Конечно, здесь мы опять вынуждены осмыслять те идеи режиссуры «по Брехту», которые стараниями его последователей Брехта утверждает уверяют нас, что переживания смотрящих спектакль мешают им мыслить. К чему высокомудрый радикализм нередко приводит? К тому, что мышление в театре превращается в бесцельную, пустую игру. Ведь мысль должно что-то пробуждать, будоражить! А чем может быть это «что-то», как не эмоцией?
Полагаю, что о классике — достаточно. Теперь о режопере в спектаклях по операм современным. Вы считаете, что принципы авторской режиссуры в них отличны от принципов работы с классикой?
— Принципы авторской режиссуры в работе с такими операми те же, но восприятие оперного зала — да, существенно иное.
Произошедший в начале прошлого века перелом в развитии музыкального языка совершенно изменили взаимоотношения композиторского сообщества со слушателями.
Новый усложненный музыкальный язык прямо-таки бегом и вприпрыжку отдалялся, прежде всего, от традиций той оперы, золотой век которой пришелся на XIX век. Очевидно, что такие композиторы прошлого века, как Прокофьев, Берг, Шостакович, Пуленк, Бриттен, обладающие уровнем таланта сродни гениальности, имеют сегодня толпу почитателей (и я в их числе). Но размеры этой «толпы» неизмеримо скромнее множества обожателей классического музыкального театра.

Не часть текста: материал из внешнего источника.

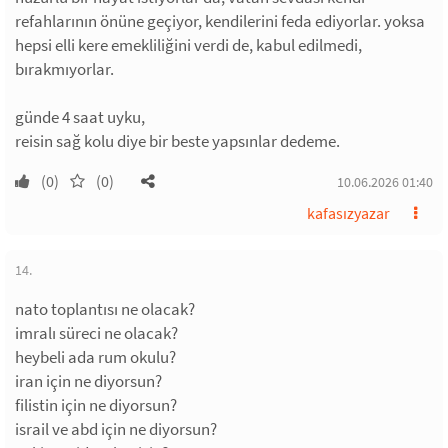
refahlarının önüne geçiyor, kendilerini feda ediyorlar. yoksa
hepsi elli kere emekliliğini verdi de, kabul edilmedi,
bırakmıyorlar.
günde 4 saat uyku,
reisin sağ kolu diye bir beste yapsınlar dedeme.
(0)
(0)
10.06.2026 01:40
kafasızyazar
14.
nato toplantısı ne olacak?
imralı süreci ne olacak?
heybeli ada rum okulu?
iran için ne diyorsun?
filistin için ne diyorsun?
israil ve abd için ne diyorsun?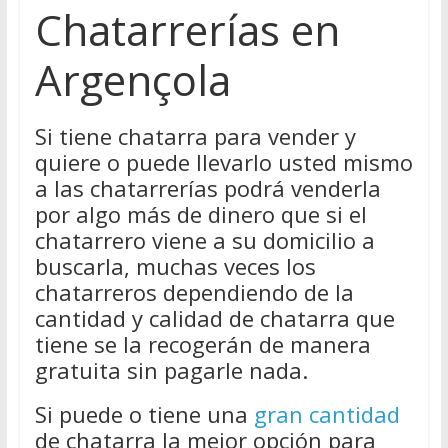
Chatarrerías en
Argençola
Si tiene chatarra para vender y
quiere o puede llevarlo usted mismo
a las chatarrerías podrá venderla
por algo más de dinero que si el
chatarrero viene a su domicilio a
buscarla, muchas veces los
chatarreros dependiendo de la
cantidad y calidad de chatarra que
tiene se la recogerán de manera
gratuita sin pagarle nada.
Si puede o tiene una
gran cantidad
de chatarra la mejor opción para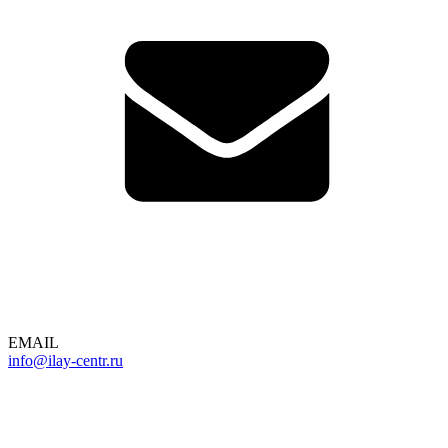
EMAIL
info@ilay-centr.ru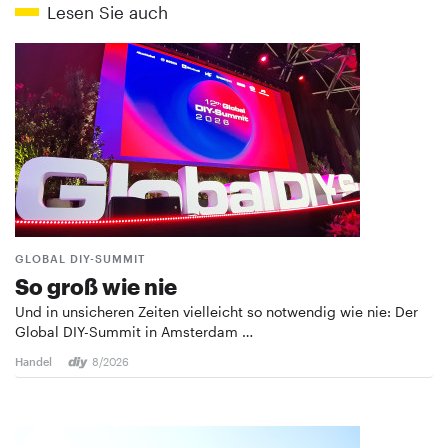
Lesen Sie auch
GLOBAL DIY-SUMMIT
So groß wie nie
Und in unsicheren Zeiten vielleicht so notwendig wie nie: Der
Global DIY-Summit in Amsterdam …
Handel
8/2026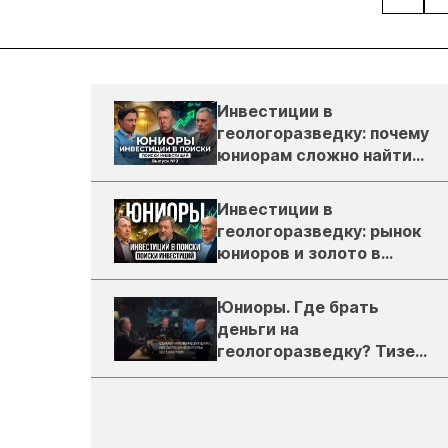
Инвестиции в
геологоразведку: почему
юниорам сложно найти
деньги
Инвестиции в
геологоразведку: рынок
юниоров и золото в
России
Юниоры. Где брать
деньги на
геологоразведку? Тизер
подкаста ЗиТ №1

Итак, неклассика. Авторы недостаточно известны (а порой совсем не известны) публике. Это притом, что иногда авторы живы, они наши современники.
Как ни странно, но юридическая защищенность таких авторов бóльшая, чем авторов-классиков. Вы слышали о недавнем судебном вердикте по одной из постановок оперы «Диалоги кармелиток»?
— Довольно известное событие. Апелляционный суд Парижа в 2014 году признал правоту держателей прав Пуленка и Бернаноса (его либреттиста), посчитавших, что постановка оперы Пуленка «Диалоги кармелиток» режиссером Д. Черняковым не соответствует авторскому либретто. Режиссер изменил концовку оперы.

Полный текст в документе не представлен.